_What this task involves_:
Search the entries below for the string "planes" and copy the lines that hold it.

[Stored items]
□ □ □ □ □ □ □

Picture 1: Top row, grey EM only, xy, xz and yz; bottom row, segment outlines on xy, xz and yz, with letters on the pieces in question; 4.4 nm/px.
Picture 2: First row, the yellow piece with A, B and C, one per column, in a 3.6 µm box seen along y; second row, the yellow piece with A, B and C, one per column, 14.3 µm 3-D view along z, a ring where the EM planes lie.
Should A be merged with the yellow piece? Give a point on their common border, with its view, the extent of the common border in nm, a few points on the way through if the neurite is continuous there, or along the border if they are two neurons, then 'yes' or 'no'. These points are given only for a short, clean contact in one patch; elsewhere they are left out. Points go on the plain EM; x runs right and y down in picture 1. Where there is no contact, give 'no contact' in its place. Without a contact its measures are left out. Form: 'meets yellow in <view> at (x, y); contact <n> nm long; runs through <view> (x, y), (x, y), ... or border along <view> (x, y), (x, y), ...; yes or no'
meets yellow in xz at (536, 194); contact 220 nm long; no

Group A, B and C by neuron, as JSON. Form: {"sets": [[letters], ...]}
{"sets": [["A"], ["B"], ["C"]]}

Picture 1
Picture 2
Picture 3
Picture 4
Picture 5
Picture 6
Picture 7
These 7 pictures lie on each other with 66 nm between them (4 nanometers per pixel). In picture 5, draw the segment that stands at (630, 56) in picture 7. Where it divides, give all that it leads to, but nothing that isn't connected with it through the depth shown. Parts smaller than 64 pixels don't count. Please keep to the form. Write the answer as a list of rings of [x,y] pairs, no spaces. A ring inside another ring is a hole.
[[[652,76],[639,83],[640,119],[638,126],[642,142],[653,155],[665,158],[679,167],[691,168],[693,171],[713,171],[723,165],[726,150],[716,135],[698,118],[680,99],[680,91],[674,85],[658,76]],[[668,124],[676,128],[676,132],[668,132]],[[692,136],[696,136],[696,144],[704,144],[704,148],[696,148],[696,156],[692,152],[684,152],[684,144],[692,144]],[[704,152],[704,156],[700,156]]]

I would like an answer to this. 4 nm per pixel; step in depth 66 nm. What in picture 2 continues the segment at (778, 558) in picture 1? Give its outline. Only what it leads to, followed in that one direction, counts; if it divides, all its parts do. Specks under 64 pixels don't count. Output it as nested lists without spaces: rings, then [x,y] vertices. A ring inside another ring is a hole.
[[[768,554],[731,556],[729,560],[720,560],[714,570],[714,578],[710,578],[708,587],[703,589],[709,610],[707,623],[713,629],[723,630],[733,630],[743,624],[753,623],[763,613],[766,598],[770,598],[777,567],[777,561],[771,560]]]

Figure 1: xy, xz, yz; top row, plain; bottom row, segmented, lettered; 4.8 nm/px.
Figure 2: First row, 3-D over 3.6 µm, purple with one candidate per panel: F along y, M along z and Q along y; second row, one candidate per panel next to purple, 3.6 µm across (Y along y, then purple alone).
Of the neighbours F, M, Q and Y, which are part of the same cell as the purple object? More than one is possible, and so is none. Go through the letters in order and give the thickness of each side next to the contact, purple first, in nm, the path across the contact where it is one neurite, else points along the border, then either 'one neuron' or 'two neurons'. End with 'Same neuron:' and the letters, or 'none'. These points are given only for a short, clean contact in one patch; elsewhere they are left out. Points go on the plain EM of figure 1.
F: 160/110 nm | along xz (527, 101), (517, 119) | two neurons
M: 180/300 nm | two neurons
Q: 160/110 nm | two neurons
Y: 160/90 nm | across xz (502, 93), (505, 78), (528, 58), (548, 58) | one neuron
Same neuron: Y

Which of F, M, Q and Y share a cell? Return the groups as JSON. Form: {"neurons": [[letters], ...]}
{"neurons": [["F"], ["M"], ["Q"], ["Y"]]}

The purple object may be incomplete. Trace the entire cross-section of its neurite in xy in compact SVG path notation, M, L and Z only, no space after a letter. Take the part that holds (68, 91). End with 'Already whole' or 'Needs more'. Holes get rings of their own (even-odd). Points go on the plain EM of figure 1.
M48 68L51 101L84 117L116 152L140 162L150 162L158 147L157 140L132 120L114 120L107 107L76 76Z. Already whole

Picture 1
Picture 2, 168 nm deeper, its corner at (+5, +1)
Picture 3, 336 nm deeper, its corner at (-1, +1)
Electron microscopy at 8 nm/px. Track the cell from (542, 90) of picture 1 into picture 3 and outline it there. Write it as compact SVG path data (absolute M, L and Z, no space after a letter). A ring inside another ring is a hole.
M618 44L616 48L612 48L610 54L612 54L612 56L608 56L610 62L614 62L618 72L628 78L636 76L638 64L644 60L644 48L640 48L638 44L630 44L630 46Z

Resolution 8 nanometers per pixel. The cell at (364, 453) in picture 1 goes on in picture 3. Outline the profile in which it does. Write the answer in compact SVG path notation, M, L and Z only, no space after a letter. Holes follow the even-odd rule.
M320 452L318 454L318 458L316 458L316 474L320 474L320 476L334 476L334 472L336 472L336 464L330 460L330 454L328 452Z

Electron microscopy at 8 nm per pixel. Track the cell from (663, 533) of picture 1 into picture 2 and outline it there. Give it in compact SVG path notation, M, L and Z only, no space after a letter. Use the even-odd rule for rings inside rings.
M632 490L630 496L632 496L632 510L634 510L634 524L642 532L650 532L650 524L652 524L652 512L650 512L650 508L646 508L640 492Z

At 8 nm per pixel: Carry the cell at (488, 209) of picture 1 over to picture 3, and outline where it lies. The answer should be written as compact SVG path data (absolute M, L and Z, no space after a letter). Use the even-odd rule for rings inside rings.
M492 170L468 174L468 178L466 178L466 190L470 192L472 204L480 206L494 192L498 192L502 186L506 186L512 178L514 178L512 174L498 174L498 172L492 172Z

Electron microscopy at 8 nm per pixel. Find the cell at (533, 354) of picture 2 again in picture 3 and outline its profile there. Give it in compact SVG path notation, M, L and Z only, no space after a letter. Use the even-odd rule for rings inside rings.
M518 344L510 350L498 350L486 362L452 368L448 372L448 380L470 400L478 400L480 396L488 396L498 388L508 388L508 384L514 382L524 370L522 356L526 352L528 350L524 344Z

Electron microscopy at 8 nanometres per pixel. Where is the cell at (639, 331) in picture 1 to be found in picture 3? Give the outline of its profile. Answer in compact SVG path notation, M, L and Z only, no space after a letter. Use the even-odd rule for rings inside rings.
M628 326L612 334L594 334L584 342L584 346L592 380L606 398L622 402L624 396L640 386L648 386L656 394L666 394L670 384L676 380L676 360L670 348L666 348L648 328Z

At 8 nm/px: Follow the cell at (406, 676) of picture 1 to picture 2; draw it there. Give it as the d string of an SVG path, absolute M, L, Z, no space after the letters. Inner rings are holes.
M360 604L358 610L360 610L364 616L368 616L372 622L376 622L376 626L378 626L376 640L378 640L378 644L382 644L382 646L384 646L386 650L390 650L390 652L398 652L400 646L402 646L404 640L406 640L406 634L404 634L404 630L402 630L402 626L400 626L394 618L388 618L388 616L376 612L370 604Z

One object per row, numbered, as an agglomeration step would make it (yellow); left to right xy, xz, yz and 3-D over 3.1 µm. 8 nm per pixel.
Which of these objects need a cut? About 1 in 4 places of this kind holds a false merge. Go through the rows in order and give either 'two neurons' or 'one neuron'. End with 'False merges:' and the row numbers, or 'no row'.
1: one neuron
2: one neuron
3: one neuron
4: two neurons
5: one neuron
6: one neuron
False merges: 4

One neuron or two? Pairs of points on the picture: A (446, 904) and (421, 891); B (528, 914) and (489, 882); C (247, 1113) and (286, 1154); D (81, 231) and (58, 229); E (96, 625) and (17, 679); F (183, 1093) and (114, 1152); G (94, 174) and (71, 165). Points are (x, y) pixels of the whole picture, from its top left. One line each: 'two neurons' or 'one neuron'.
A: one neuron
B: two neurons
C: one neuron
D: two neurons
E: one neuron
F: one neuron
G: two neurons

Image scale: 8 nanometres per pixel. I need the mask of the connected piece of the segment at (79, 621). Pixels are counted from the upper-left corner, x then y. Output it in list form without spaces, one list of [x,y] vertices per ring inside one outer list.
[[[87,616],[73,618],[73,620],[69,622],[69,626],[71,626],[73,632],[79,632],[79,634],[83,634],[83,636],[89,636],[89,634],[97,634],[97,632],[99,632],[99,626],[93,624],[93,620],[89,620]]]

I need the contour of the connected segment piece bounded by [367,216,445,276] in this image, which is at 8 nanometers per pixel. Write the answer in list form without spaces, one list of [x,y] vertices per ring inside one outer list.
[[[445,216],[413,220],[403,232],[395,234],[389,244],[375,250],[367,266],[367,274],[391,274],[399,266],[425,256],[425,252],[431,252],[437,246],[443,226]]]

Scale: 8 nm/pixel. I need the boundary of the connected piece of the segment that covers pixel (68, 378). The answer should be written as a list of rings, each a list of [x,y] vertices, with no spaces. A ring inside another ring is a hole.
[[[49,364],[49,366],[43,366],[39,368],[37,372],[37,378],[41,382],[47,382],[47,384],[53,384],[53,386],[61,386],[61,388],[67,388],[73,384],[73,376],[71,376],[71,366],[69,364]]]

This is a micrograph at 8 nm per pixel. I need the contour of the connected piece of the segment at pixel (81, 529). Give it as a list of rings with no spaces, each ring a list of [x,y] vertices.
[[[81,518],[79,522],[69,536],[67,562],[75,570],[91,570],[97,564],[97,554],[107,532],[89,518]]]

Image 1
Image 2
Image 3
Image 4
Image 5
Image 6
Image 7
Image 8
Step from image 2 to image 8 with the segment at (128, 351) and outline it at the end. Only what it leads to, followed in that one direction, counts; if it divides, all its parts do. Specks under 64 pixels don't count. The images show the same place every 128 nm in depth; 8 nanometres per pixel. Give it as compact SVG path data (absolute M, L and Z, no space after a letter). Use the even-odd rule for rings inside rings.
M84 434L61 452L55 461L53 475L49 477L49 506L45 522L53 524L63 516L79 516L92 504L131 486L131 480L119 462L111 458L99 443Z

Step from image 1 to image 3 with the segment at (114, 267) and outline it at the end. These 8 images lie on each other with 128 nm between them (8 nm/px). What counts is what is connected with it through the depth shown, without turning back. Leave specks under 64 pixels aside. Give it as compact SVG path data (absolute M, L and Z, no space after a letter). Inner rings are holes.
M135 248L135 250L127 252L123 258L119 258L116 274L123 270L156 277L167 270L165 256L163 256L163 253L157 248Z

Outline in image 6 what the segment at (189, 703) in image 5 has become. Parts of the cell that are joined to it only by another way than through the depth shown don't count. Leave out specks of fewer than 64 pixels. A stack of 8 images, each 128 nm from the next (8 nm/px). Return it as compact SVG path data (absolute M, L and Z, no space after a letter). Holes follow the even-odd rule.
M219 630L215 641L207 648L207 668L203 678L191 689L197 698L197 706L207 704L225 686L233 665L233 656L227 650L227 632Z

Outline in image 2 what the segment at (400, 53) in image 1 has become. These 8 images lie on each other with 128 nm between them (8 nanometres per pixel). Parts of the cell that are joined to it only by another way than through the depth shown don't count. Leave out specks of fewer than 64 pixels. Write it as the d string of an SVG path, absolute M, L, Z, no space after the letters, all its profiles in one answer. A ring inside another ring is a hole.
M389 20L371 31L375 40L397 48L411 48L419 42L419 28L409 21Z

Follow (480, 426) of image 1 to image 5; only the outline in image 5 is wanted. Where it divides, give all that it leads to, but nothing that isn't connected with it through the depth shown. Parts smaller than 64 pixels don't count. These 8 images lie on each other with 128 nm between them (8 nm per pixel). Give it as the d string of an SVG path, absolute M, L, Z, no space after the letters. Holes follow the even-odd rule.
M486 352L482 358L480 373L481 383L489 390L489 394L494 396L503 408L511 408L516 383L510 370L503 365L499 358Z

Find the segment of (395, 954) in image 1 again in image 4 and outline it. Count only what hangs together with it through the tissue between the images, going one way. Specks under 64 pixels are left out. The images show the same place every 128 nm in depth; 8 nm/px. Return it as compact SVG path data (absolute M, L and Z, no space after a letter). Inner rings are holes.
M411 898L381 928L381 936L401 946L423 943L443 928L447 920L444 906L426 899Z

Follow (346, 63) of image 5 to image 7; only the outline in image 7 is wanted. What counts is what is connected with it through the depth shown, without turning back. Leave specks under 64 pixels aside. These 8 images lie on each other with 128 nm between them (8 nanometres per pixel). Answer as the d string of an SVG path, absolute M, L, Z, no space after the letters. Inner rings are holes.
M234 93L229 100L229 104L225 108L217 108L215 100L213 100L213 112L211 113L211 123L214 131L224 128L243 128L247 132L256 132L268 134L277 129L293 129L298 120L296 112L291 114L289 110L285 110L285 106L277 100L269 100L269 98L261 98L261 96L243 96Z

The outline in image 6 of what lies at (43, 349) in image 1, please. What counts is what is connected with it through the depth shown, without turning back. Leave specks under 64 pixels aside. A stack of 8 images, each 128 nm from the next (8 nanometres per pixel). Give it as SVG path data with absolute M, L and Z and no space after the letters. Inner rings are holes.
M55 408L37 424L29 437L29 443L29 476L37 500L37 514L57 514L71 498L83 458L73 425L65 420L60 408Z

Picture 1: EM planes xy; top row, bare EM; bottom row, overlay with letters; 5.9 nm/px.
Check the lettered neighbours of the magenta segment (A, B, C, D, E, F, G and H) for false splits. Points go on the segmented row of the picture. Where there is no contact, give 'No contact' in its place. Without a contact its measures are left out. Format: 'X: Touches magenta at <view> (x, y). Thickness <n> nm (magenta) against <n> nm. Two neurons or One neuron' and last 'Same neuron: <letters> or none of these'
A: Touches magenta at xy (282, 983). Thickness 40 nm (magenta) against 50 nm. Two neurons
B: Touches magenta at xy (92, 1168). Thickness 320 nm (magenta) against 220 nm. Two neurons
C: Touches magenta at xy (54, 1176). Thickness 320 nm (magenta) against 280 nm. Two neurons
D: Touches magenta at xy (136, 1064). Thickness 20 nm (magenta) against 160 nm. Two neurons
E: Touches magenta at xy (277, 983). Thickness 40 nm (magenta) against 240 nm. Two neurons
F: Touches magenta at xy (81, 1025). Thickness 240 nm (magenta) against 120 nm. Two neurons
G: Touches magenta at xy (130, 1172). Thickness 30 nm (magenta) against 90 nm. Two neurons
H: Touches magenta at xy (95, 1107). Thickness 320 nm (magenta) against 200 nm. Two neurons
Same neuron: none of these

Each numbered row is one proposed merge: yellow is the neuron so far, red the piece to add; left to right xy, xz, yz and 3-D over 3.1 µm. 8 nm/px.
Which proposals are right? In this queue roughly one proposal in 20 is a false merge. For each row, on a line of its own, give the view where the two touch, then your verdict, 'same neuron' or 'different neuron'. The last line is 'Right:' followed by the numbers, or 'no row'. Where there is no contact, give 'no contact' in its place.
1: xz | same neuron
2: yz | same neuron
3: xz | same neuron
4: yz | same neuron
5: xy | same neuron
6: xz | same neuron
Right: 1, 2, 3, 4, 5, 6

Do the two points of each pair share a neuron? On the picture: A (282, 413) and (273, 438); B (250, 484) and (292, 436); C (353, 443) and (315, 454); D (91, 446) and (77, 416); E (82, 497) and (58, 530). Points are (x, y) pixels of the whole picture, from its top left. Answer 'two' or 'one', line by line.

□ □ □ □ □ □ □

_Your solution_:
Picture 2: First row, the yellow piece with A, B and C, one per column, in a 3.6 µm box seen along y; second row, the yellow piece with A, B and C, one per column, 14.3 µm 3-D view along z, a ring where the EM planes lie.
Picture 1: EM planes xy; top row, bare EM; bottom row, overlay with letters; 5.9 nm/px.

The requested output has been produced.